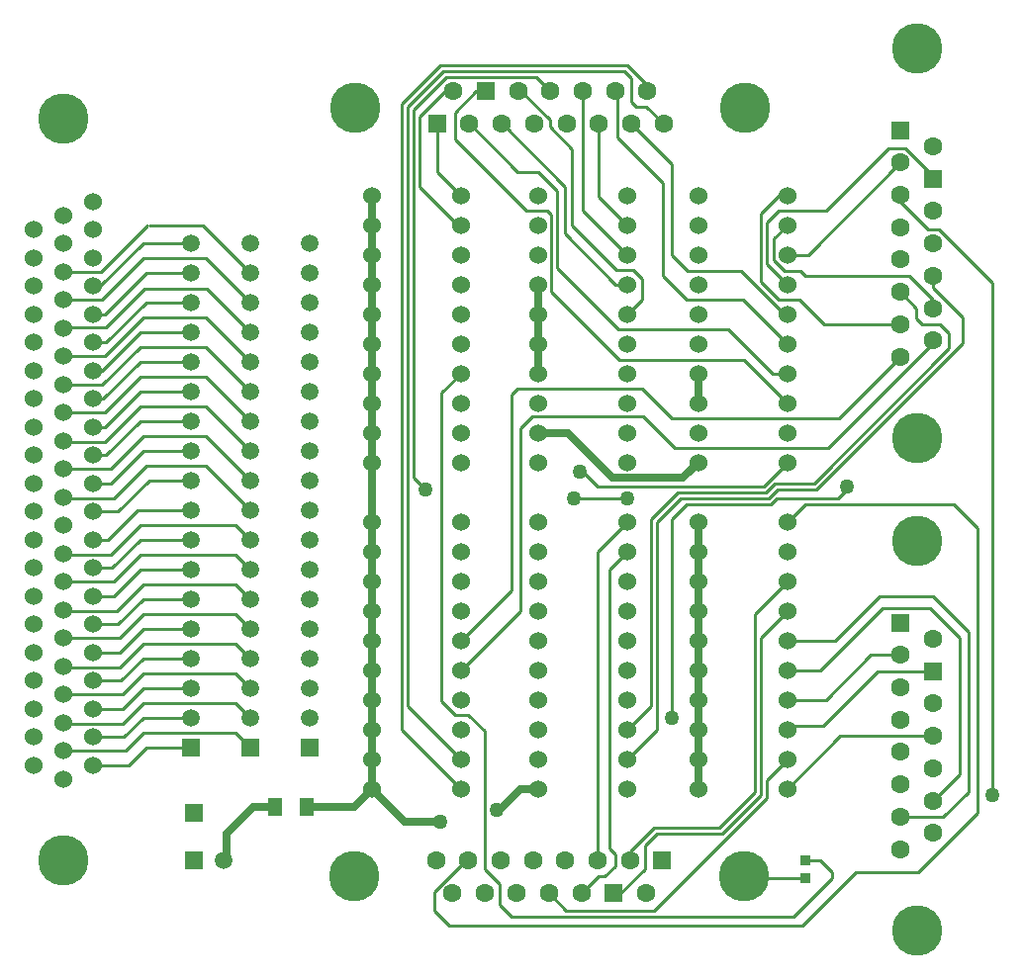
<source format=gtl>
%FSLAX24Y24*%
%MOIN*%
G70*
G01*
G75*
G04 Layer_Physical_Order=1*
G04 Layer_Color=255*
%ADD10R,0.0320X0.0360*%
%ADD11R,0.0450X0.0600*%
%ADD12C,0.0100*%
%ADD13C,0.0250*%
%ADD14C,0.0600*%
%ADD15C,0.1700*%
%ADD16C,0.0591*%
%ADD17R,0.0591X0.0591*%
%ADD18R,0.0591X0.0591*%
%ADD19R,0.0630X0.0630*%
%ADD20C,0.0630*%
%ADD21R,0.0630X0.0630*%
%ADD22C,0.0500*%
D10*
X39600Y19800D02*
D03*
Y19200D02*
D03*
D11*
X21750Y21600D02*
D03*
X22800D02*
D03*
D12*
X19400Y40100D02*
X20900Y38600D01*
X14600Y37725D02*
X14625Y37750D01*
X19400Y38100D02*
X20900Y36600D01*
X19400Y37100D02*
X20900Y35600D01*
X19400Y36100D02*
X20900Y34600D01*
X19400Y35100D02*
X20900Y33600D01*
X19400Y34100D02*
X20900Y32600D01*
X19400Y33100D02*
X20900Y31600D01*
X20400Y31100D02*
X20900Y30600D01*
X20400Y30100D02*
X20900Y29600D01*
X20400Y29100D02*
X20900Y28600D01*
X17300Y28100D02*
X20400D01*
X20900Y27600D01*
X20400Y27100D02*
X20900Y26600D01*
X20400Y26100D02*
X20900Y25600D01*
X20400Y25100D02*
X20900Y24600D01*
X20400Y24100D02*
X20900Y23600D01*
X19442Y39058D02*
X20900Y37600D01*
X17300Y40100D02*
X19400D01*
X17300Y40600D02*
X18900D01*
X15600Y32500D02*
X16200D01*
X17300Y33600D01*
X18900D01*
X15600Y38200D02*
X16000D01*
X17400Y39600D01*
X18900D01*
X14625Y37750D02*
X16050D01*
X17358Y39058D01*
X19442D01*
X15600Y37250D02*
X16050D01*
X17400Y38600D01*
X18900D01*
X15600Y36300D02*
X15900D01*
X17200Y37600D01*
X18900D01*
X17300Y38100D02*
X19400D01*
X14600Y35825D02*
X15925D01*
X17200Y37100D01*
Y36100D02*
X19400D01*
X15600Y34400D02*
X16000D01*
X17200Y35600D01*
X18900D01*
X17200Y35100D02*
X19400D01*
X15600Y33450D02*
X16050D01*
X17200Y34600D01*
X18900D01*
X17300Y34100D02*
X19400D01*
X17400Y33100D02*
X19400D01*
X17500Y32600D02*
X18900D01*
X16450Y31550D02*
X17500Y32600D01*
X15600Y31550D02*
X16450D01*
X15600Y26800D02*
X16500D01*
X17300Y27600D01*
X18900D01*
X15600Y30600D02*
X16100D01*
X17100Y31600D01*
X18900D01*
X17200Y31100D02*
X20400D01*
X15600Y29650D02*
X16250D01*
X17200Y30600D01*
X18900D01*
X15600Y28700D02*
X16300D01*
X17200Y29600D01*
X18900D01*
X17200Y30100D02*
X20400D01*
X17300Y29100D02*
X20400D01*
X15600Y27750D02*
X16450D01*
X17300Y28600D01*
X18900D01*
X17300Y27100D02*
X20400D01*
X15600Y25850D02*
X16550D01*
X17300Y26600D02*
X18900D01*
X15600Y24900D02*
X16600D01*
X17300Y25600D01*
X18900D01*
X17300Y26100D02*
X20400D01*
X15600Y23000D02*
X16800D01*
X17400Y23600D01*
X18900D01*
X17300Y24100D02*
X20400D01*
X15600Y23950D02*
X16650D01*
X17300Y24600D01*
X18900D01*
X17300Y25100D02*
X20400D01*
X17200Y37100D02*
X18400D01*
X19400D01*
X15600Y35350D02*
X15950D01*
X17200Y36600D01*
X18900D01*
X14600Y36775D02*
X14625Y36800D01*
X16000D01*
X17300Y38100D01*
X14600Y38675D02*
X14625Y38700D01*
X14600Y34875D02*
X14625Y34900D01*
X16000D01*
X17200Y36100D01*
X14600Y33925D02*
X14625Y33900D01*
X16000D01*
X17200Y35100D01*
X14600Y32975D02*
X14625Y33000D01*
X16200D01*
X17300Y34100D01*
X14600Y32025D02*
X14625Y32000D01*
X16300D01*
X17400Y33100D01*
X14600Y30125D02*
X14625Y30100D01*
X16200D01*
X17200Y31100D01*
X14600Y28225D02*
X14625Y28200D01*
X16400D01*
X17300Y29100D01*
X14600Y27275D02*
X14625Y27300D01*
X16500D01*
X17300Y28100D01*
X14600Y26325D02*
X14625Y26300D01*
X16500D02*
X17300Y27100D01*
X14625Y26300D02*
X16500D01*
X16550Y25850D02*
X17300Y26600D01*
X14600Y25375D02*
X14625Y25400D01*
X16600D01*
X17300Y26100D01*
X14600Y24425D02*
X14625Y24400D01*
X16600D01*
X17300Y25100D01*
X14600Y23475D02*
X14625Y23500D01*
X16700D01*
X17300Y24100D01*
X14600Y29175D02*
X14625Y29200D01*
X16300D01*
X17200Y30100D01*
X43923Y26078D02*
Y26160D01*
X14625Y38700D02*
X15900D01*
X17300Y40100D01*
X15600Y39150D02*
X15850D01*
X17300Y40600D01*
X14600Y39625D02*
X15875D01*
X17450Y41200D01*
X17500D02*
X19300D01*
X20900Y39600D01*
X29385Y44602D02*
X29397D01*
X31250Y39750D02*
X33300Y37700D01*
X29930Y45722D02*
X30012D01*
X32655Y42145D02*
X33600Y41200D01*
X32110Y41690D02*
X33600Y40200D01*
X32110Y41690D02*
Y45722D01*
X32655Y42145D02*
Y44602D01*
X30542Y46200D02*
X31020Y45722D01*
X28523D02*
X28840D01*
X27483D02*
X27750D01*
X34290D02*
Y45910D01*
X27800Y44100D02*
X30200Y41700D01*
X27800Y44100D02*
Y45000D01*
X28523Y45722D01*
X27205Y42995D02*
X28000Y42200D01*
X27205Y42995D02*
Y44602D01*
X26600Y44840D02*
X27483Y45722D01*
X33600Y38200D02*
X34100Y38700D01*
X33600Y46600D02*
X34290Y45910D01*
X33900Y45200D02*
X34237D01*
X34835Y44602D01*
X33200Y45722D02*
X33280Y45642D01*
Y44138D02*
Y45642D01*
X33800Y39700D02*
X34100Y39400D01*
Y38700D02*
Y39400D01*
X33745Y44602D02*
X35100Y43247D01*
X33280Y44138D02*
X34800Y42617D01*
X35100Y40200D02*
Y43247D01*
Y40200D02*
X35650Y39650D01*
X34800Y39500D02*
Y42617D01*
Y39500D02*
X35600Y38700D01*
X37500D01*
X39000Y37200D01*
X35650Y39650D02*
X37450D01*
X38900Y38200D02*
X39000D01*
X38717Y42200D02*
X39000D01*
X43923Y42760D02*
Y42843D01*
X38300Y41300D02*
X38700Y41700D01*
X38100Y41583D02*
X38717Y42200D01*
X38300Y39900D02*
Y41300D01*
X38700Y41700D02*
X40300D01*
X39000Y40200D02*
X39697D01*
X38550Y40750D02*
X39000Y41200D01*
X38550Y40014D02*
Y40750D01*
Y40014D02*
X38914Y39650D01*
X39450D01*
X38300Y39900D02*
X39000Y39200D01*
X37450Y39650D02*
X38900Y38200D01*
X38500Y36200D02*
X39000D01*
X34150Y34750D02*
X35200Y33700D01*
X40737Y34700D02*
X42803Y36765D01*
X33600Y23200D02*
X34600Y24200D01*
X40300Y41700D02*
X42400Y43800D01*
X42965D01*
X39697Y40200D02*
X42803Y43305D01*
X43923Y38400D02*
Y38677D01*
Y37228D02*
Y37310D01*
X42965Y43800D02*
X43923Y42843D01*
X28000Y27200D02*
X29700Y28900D01*
X39121Y24321D02*
X40200D01*
X39000Y24200D02*
X39121Y24321D01*
X33600Y24200D02*
X34400Y25000D01*
X41805Y26705D02*
X42803D01*
X42040Y26160D02*
X43923D01*
X40200Y24321D02*
X42040Y26160D01*
X40780Y23980D02*
X43923D01*
X39000Y22200D02*
X40780Y23980D01*
X30414Y34750D02*
X34150D01*
X31050Y38950D02*
X33350Y36650D01*
X29700Y28900D02*
Y35500D01*
X33160Y18678D02*
X33377D01*
X34200Y19500D01*
Y20300D01*
X34600Y20700D01*
X34517Y20900D02*
X36700D01*
X37900Y22100D01*
X34600Y20700D02*
X36800D01*
X38100Y22000D01*
X38300Y21900D02*
Y22500D01*
X39000Y23200D01*
Y25200D02*
X40300D01*
X41805Y26705D01*
X39000Y26200D02*
X40100D01*
X42200Y28300D01*
X43800D01*
X44800Y27300D01*
Y22678D02*
Y27300D01*
X43923Y21800D02*
X44800Y22678D01*
X39000Y27200D02*
X40600D01*
X42100Y28700D01*
X43900D01*
X44255Y21255D02*
X45100Y22100D01*
X38100Y22000D02*
Y27300D01*
X39000Y28200D01*
X37900Y22100D02*
Y28100D01*
X39000Y29200D01*
X38100Y39300D02*
Y41583D01*
Y39300D02*
X38700Y38700D01*
X39400D01*
X37550Y36650D02*
X39000Y35200D01*
X35100Y34700D02*
X40737D01*
X35200Y33700D02*
X40395D01*
X32600Y19813D02*
X32615Y19798D01*
X32600Y30200D02*
X33600Y31200D01*
X30000Y34336D02*
X30414Y34750D01*
X28000Y26200D02*
X30000Y28200D01*
Y34336D01*
X32600Y19813D02*
Y30200D01*
X31800Y32000D02*
X33600D01*
X32000Y32900D02*
X32100D01*
X28173Y19798D02*
X28255D01*
X27100Y18725D02*
X28173Y19798D01*
X27100Y18100D02*
Y18725D01*
X42803Y21255D02*
X44255D01*
X39600Y31800D02*
X44600D01*
X39000Y31200D02*
X39600Y31800D01*
X43923Y39077D02*
Y39490D01*
Y39077D02*
X44900Y38100D01*
X40395Y33700D02*
X43923Y37228D01*
X39400Y38700D02*
X40245Y37855D01*
X42803D01*
X39450Y39650D02*
X39600Y39500D01*
X43100D01*
X43923Y38677D01*
X45100Y22100D02*
Y27500D01*
X43900Y28700D02*
X45100Y27500D01*
X44600Y31800D02*
X45400Y31000D01*
X44115Y41045D02*
X45900Y39260D01*
Y22000D02*
Y39260D01*
X26000Y24200D02*
X28000Y22200D01*
X26400Y32700D02*
X26800Y32300D01*
X34400Y25000D02*
Y31283D01*
X34600Y24200D02*
Y31200D01*
X20000Y19800D02*
X20200D01*
X24422Y45200D02*
X24460Y45163D01*
X43303Y47200D02*
X43362Y47140D01*
X42822Y30000D02*
X43362Y30540D01*
X37578Y19200D02*
X39600D01*
X37540Y19238D02*
X37578Y19200D01*
X27350Y35550D02*
X28000Y36200D01*
X26200Y25000D02*
X28000Y23200D01*
X27350Y25150D02*
Y35550D01*
X28800Y19500D02*
X29300Y19000D01*
Y18300D02*
Y19000D01*
X27100Y18100D02*
X27600Y17600D01*
X39500D02*
X41300Y19400D01*
X27600Y17600D02*
X39500D01*
X30980Y18678D02*
X31558Y18100D01*
X34500D01*
X38300Y21900D01*
X29300Y18300D02*
X29700Y17900D01*
X39200D01*
X40500Y19200D01*
Y19400D01*
X40100Y19800D02*
X40500Y19400D01*
X39600Y19800D02*
X40100D01*
X33300Y37700D02*
X37000D01*
X38500Y36200D01*
X33350Y36650D02*
X37550D01*
X34100Y35700D02*
X35100Y34700D01*
X29700Y35500D02*
X29900Y35700D01*
X34100D01*
X32100Y32900D02*
X32600Y32400D01*
X38200D02*
X39000Y33200D01*
X38449Y31800D02*
X38649Y32000D01*
X38366D02*
X38666Y32300D01*
X38283Y32200D02*
X38583Y32500D01*
X35100Y31300D02*
X35600Y31800D01*
X38449D01*
X34600Y31200D02*
X35400Y32000D01*
X38366D01*
X34400Y31283D02*
X35317Y32200D01*
X38283D01*
X32600Y32400D02*
X38200D01*
X20000Y19800D02*
X20100Y19900D01*
X38649Y32000D02*
X40700D01*
X41000Y32300D01*
X35100Y24600D02*
Y31300D01*
X26600Y42500D02*
Y44840D01*
Y42500D02*
X27900Y41200D01*
X28000D01*
X28295Y44602D02*
X28298D01*
X29900Y43000D01*
X30600D01*
X31250Y42350D01*
X30200Y41700D02*
X30900D01*
X31050Y41550D01*
Y38950D02*
Y41550D01*
X31250Y39750D02*
Y42350D01*
X31000Y44509D02*
Y44735D01*
X30012Y45722D02*
X31000Y44735D01*
X33750Y45350D02*
X33900Y45200D01*
X33750Y45350D02*
Y46150D01*
X33500Y46400D02*
X33750Y46150D01*
X31000Y44509D02*
X31750Y43759D01*
X31500Y40917D02*
Y42500D01*
X29397Y44602D02*
X31500Y42500D01*
X27350Y25150D02*
X27800Y24700D01*
X28250D01*
X28800Y24150D01*
Y19500D02*
Y24150D01*
X33700Y19803D02*
X33705Y19798D01*
X33700Y19803D02*
Y20083D01*
X34517Y20900D01*
X33200Y19600D02*
Y20000D01*
X32070Y18678D02*
X32643Y19250D01*
X32850D01*
X33200Y19600D01*
X38583Y32500D02*
X39900D01*
X39983Y32300D02*
X44900Y37217D01*
X38666Y32300D02*
X39983D01*
X44900Y37217D02*
Y38100D01*
X43550Y37850D02*
X44150D01*
X39900Y32500D02*
X44450Y37050D01*
Y37550D01*
X44150Y37850D02*
X44450Y37550D01*
X41300Y19400D02*
X43400D01*
X45400Y21400D01*
Y31000D01*
X31500Y40917D02*
X33217Y39200D01*
X33600D01*
X31750Y41200D02*
Y43759D01*
Y41200D02*
X33250Y39700D01*
X33800D01*
X42803Y41997D02*
Y42215D01*
Y41997D02*
X43755Y41045D01*
X44115D01*
X43350Y38050D02*
X43550Y37850D01*
X43350Y38050D02*
Y38398D01*
X42803Y38945D02*
X43350Y38398D01*
X33000Y20200D02*
X33200Y20000D01*
X33000Y20200D02*
Y29600D01*
X33600Y30200D01*
X26400Y45100D02*
X27500Y46200D01*
X30542D01*
X27400Y46400D02*
X33500D01*
X26200Y45200D02*
X27400Y46400D01*
X26400Y32700D02*
Y45100D01*
X27317Y46600D02*
X33600D01*
X26000Y24200D02*
Y45283D01*
X27317Y46600D01*
X26200Y25000D02*
Y45200D01*
D13*
X22800Y21600D02*
X24400D01*
X25000Y22200D01*
Y23200D01*
Y24200D01*
Y25200D01*
Y26200D01*
Y27200D01*
Y28200D01*
Y29200D01*
Y30200D01*
Y31200D01*
Y33200D01*
Y34200D01*
Y35200D01*
Y36200D01*
Y37200D01*
Y38200D01*
Y39200D01*
Y40200D01*
Y41200D01*
Y42200D01*
X36000Y22200D02*
Y23200D01*
Y24200D01*
Y25200D01*
Y26200D01*
Y27200D01*
Y28200D01*
Y29200D01*
Y30200D01*
Y31200D01*
Y35200D02*
Y36200D01*
X30600Y37200D02*
Y38200D01*
Y36200D02*
Y37200D01*
Y38200D02*
Y39200D01*
X26100Y21100D02*
X27300D01*
X25000Y22200D02*
X26100Y21100D01*
X30600Y34200D02*
X31600D01*
X33125Y32675D01*
X35475D01*
X36000Y33200D01*
X21000Y21600D02*
X21750D01*
X20100Y19900D02*
Y20700D01*
X21000Y21600D01*
X29200Y21500D02*
X29300D01*
X30000Y22200D01*
X30600D01*
D14*
X28000Y27200D02*
D03*
X25000D02*
D03*
Y28200D02*
D03*
X28000D02*
D03*
Y30200D02*
D03*
X25000D02*
D03*
Y29200D02*
D03*
X28000D02*
D03*
X25000Y31200D02*
D03*
X28000D02*
D03*
Y26200D02*
D03*
X25000D02*
D03*
X28000Y24200D02*
D03*
X25000D02*
D03*
Y25200D02*
D03*
X28000D02*
D03*
Y23200D02*
D03*
X25000D02*
D03*
Y22200D02*
D03*
X28000D02*
D03*
Y38200D02*
D03*
X25000D02*
D03*
Y39200D02*
D03*
X28000D02*
D03*
Y41200D02*
D03*
X25000D02*
D03*
Y40200D02*
D03*
X28000D02*
D03*
X25000Y42200D02*
D03*
X28000D02*
D03*
Y37200D02*
D03*
X25000D02*
D03*
X28000Y35200D02*
D03*
X25000D02*
D03*
Y36200D02*
D03*
X28000D02*
D03*
Y34200D02*
D03*
X25000D02*
D03*
Y33200D02*
D03*
X28000D02*
D03*
X33600Y27200D02*
D03*
X30600D02*
D03*
Y28200D02*
D03*
X33600D02*
D03*
Y30200D02*
D03*
X30600D02*
D03*
Y29200D02*
D03*
X33600D02*
D03*
X30600Y31200D02*
D03*
X33600D02*
D03*
Y26200D02*
D03*
X30600D02*
D03*
X33600Y24200D02*
D03*
X30600D02*
D03*
Y25200D02*
D03*
X33600D02*
D03*
Y23200D02*
D03*
X30600D02*
D03*
Y22200D02*
D03*
X33600D02*
D03*
Y38200D02*
D03*
X30600D02*
D03*
Y39200D02*
D03*
X33600D02*
D03*
Y41200D02*
D03*
X30600D02*
D03*
Y40200D02*
D03*
X33600D02*
D03*
X30600Y42200D02*
D03*
X33600D02*
D03*
Y37200D02*
D03*
X30600D02*
D03*
X33600Y35200D02*
D03*
X30600D02*
D03*
Y36200D02*
D03*
X33600D02*
D03*
Y34200D02*
D03*
X30600D02*
D03*
Y33200D02*
D03*
X33600D02*
D03*
X39000Y27200D02*
D03*
X36000D02*
D03*
Y28200D02*
D03*
X39000D02*
D03*
Y30200D02*
D03*
X36000D02*
D03*
Y29200D02*
D03*
X39000D02*
D03*
X36000Y31200D02*
D03*
X39000D02*
D03*
Y26200D02*
D03*
X36000D02*
D03*
X39000Y24200D02*
D03*
X36000D02*
D03*
Y25200D02*
D03*
X39000D02*
D03*
Y23200D02*
D03*
X36000D02*
D03*
Y22200D02*
D03*
X39000D02*
D03*
Y38200D02*
D03*
X36000D02*
D03*
Y39200D02*
D03*
X39000D02*
D03*
Y41200D02*
D03*
X36000D02*
D03*
Y40200D02*
D03*
X39000D02*
D03*
X36000Y42200D02*
D03*
X39000D02*
D03*
Y37200D02*
D03*
X36000D02*
D03*
X39000Y35200D02*
D03*
X36000D02*
D03*
Y36200D02*
D03*
X39000D02*
D03*
Y34200D02*
D03*
X36000D02*
D03*
Y33200D02*
D03*
X39000D02*
D03*
X14600Y22525D02*
D03*
X15600Y23000D02*
D03*
Y40100D02*
D03*
Y42000D02*
D03*
Y41050D02*
D03*
Y39150D02*
D03*
Y38200D02*
D03*
Y33450D02*
D03*
Y34400D02*
D03*
Y36300D02*
D03*
Y37250D02*
D03*
Y35350D02*
D03*
Y25850D02*
D03*
Y27750D02*
D03*
Y26800D02*
D03*
Y24900D02*
D03*
Y23950D02*
D03*
Y28700D02*
D03*
Y29650D02*
D03*
Y31550D02*
D03*
Y32500D02*
D03*
Y30600D02*
D03*
X14600Y39625D02*
D03*
Y41525D02*
D03*
Y40575D02*
D03*
Y38675D02*
D03*
Y37725D02*
D03*
Y32975D02*
D03*
Y33925D02*
D03*
Y35825D02*
D03*
Y36775D02*
D03*
Y34875D02*
D03*
Y25375D02*
D03*
Y27275D02*
D03*
Y26325D02*
D03*
Y24425D02*
D03*
Y23475D02*
D03*
Y28225D02*
D03*
Y29175D02*
D03*
Y31075D02*
D03*
Y32025D02*
D03*
Y30125D02*
D03*
X13600Y29650D02*
D03*
Y31550D02*
D03*
Y30600D02*
D03*
Y28700D02*
D03*
Y27750D02*
D03*
Y23000D02*
D03*
Y23950D02*
D03*
Y25850D02*
D03*
Y26800D02*
D03*
Y24900D02*
D03*
Y34400D02*
D03*
Y36300D02*
D03*
Y35350D02*
D03*
Y33450D02*
D03*
Y32500D02*
D03*
Y37250D02*
D03*
Y38200D02*
D03*
Y40100D02*
D03*
Y41050D02*
D03*
Y39150D02*
D03*
D15*
X14600Y19770D02*
D03*
Y44770D02*
D03*
X24420Y19238D02*
D03*
X37540D02*
D03*
X43362Y17420D02*
D03*
Y30540D02*
D03*
Y34020D02*
D03*
Y47140D02*
D03*
X37580Y45163D02*
D03*
X24460D02*
D03*
D16*
X18900Y28600D02*
D03*
Y27600D02*
D03*
Y26600D02*
D03*
Y25600D02*
D03*
Y24600D02*
D03*
Y30600D02*
D03*
Y31600D02*
D03*
Y32600D02*
D03*
Y33600D02*
D03*
Y34600D02*
D03*
Y36600D02*
D03*
Y37600D02*
D03*
Y38600D02*
D03*
Y39600D02*
D03*
Y40600D02*
D03*
Y29600D02*
D03*
Y35600D02*
D03*
X20000Y19800D02*
D03*
X20900Y28600D02*
D03*
Y27600D02*
D03*
Y26600D02*
D03*
Y25600D02*
D03*
Y24600D02*
D03*
Y30600D02*
D03*
Y31600D02*
D03*
Y32600D02*
D03*
Y33600D02*
D03*
Y34600D02*
D03*
Y36600D02*
D03*
Y37600D02*
D03*
Y38600D02*
D03*
Y39600D02*
D03*
Y40600D02*
D03*
Y29600D02*
D03*
Y35600D02*
D03*
X22900Y28600D02*
D03*
Y27600D02*
D03*
Y26600D02*
D03*
Y25600D02*
D03*
Y24600D02*
D03*
Y30600D02*
D03*
Y31600D02*
D03*
Y32600D02*
D03*
Y33600D02*
D03*
Y34600D02*
D03*
Y36600D02*
D03*
Y37600D02*
D03*
Y38600D02*
D03*
Y39600D02*
D03*
Y40600D02*
D03*
Y29600D02*
D03*
Y35600D02*
D03*
D17*
X18900Y23600D02*
D03*
X19000Y21400D02*
D03*
X20900Y23600D02*
D03*
X22900D02*
D03*
D18*
X19000Y19800D02*
D03*
D19*
X34795Y19798D02*
D03*
X33160Y18678D02*
D03*
X27205Y44602D02*
D03*
X28840Y45722D02*
D03*
D20*
X33705Y19798D02*
D03*
X32615D02*
D03*
X31525D02*
D03*
X30435D02*
D03*
X29345D02*
D03*
X28255D02*
D03*
X27165D02*
D03*
X34250Y18678D02*
D03*
X32070D02*
D03*
X30980D02*
D03*
X29890D02*
D03*
X28800D02*
D03*
X27710D02*
D03*
X42803Y26705D02*
D03*
Y25615D02*
D03*
Y24525D02*
D03*
Y23435D02*
D03*
Y22345D02*
D03*
Y21255D02*
D03*
Y20165D02*
D03*
X43923Y27250D02*
D03*
Y25070D02*
D03*
Y23980D02*
D03*
Y22890D02*
D03*
Y21800D02*
D03*
Y20710D02*
D03*
X42803Y43305D02*
D03*
Y42215D02*
D03*
Y41125D02*
D03*
Y40035D02*
D03*
Y38945D02*
D03*
Y37855D02*
D03*
Y36765D02*
D03*
X43923Y43850D02*
D03*
Y41670D02*
D03*
Y40580D02*
D03*
Y39490D02*
D03*
Y38400D02*
D03*
Y37310D02*
D03*
X28295Y44602D02*
D03*
X29385D02*
D03*
X30475D02*
D03*
X31565D02*
D03*
X32655D02*
D03*
X33745D02*
D03*
X34835D02*
D03*
X27750Y45722D02*
D03*
X29930D02*
D03*
X31020D02*
D03*
X32110D02*
D03*
X33200D02*
D03*
X34290D02*
D03*
D21*
X42803Y27795D02*
D03*
X43923Y26160D02*
D03*
X42803Y44395D02*
D03*
X43923Y42760D02*
D03*
D22*
X31800Y32000D02*
D03*
X33600D02*
D03*
X32000Y32900D02*
D03*
X45900Y22000D02*
D03*
X26800Y32300D02*
D03*
X27300Y21100D02*
D03*
X29200Y21500D02*
D03*
X41000Y32400D02*
D03*
X35100Y24600D02*
D03*
M02*

</source>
######
Instructions for the task ::
Each line from the top of the material through the line containing "X20400Y27100D02*" should be reproduced exactly; please drop any images.

Reply to the exercise ::
<source format=gtl>
%FSLAX24Y24*%
%MOIN*%
G70*
G01*
G75*
G04 Layer_Physical_Order=1*
G04 Layer_Color=255*
%ADD10R,0.0320X0.0360*%
%ADD11R,0.0450X0.0600*%
%ADD12C,0.0100*%
%ADD13C,0.0250*%
%ADD14C,0.0600*%
%ADD15C,0.1700*%
%ADD16C,0.0591*%
%ADD17R,0.0591X0.0591*%
%ADD18R,0.0591X0.0591*%
%ADD19R,0.0630X0.0630*%
%ADD20C,0.0630*%
%ADD21R,0.0630X0.0630*%
%ADD22C,0.0500*%
D10*
X39600Y19800D02*
D03*
Y19200D02*
D03*
D11*
X21750Y21600D02*
D03*
X22800D02*
D03*
D12*
X19400Y40100D02*
X20900Y38600D01*
X14600Y37725D02*
X14625Y37750D01*
X19400Y38100D02*
X20900Y36600D01*
X19400Y37100D02*
X20900Y35600D01*
X19400Y36100D02*
X20900Y34600D01*
X19400Y35100D02*
X20900Y33600D01*
X19400Y34100D02*
X20900Y32600D01*
X19400Y33100D02*
X20900Y31600D01*
X20400Y31100D02*
X20900Y30600D01*
X20400Y30100D02*
X20900Y29600D01*
X20400Y29100D02*
X20900Y28600D01*
X17300Y28100D02*
X20400D01*
X20900Y27600D01*
X20400Y27100D02*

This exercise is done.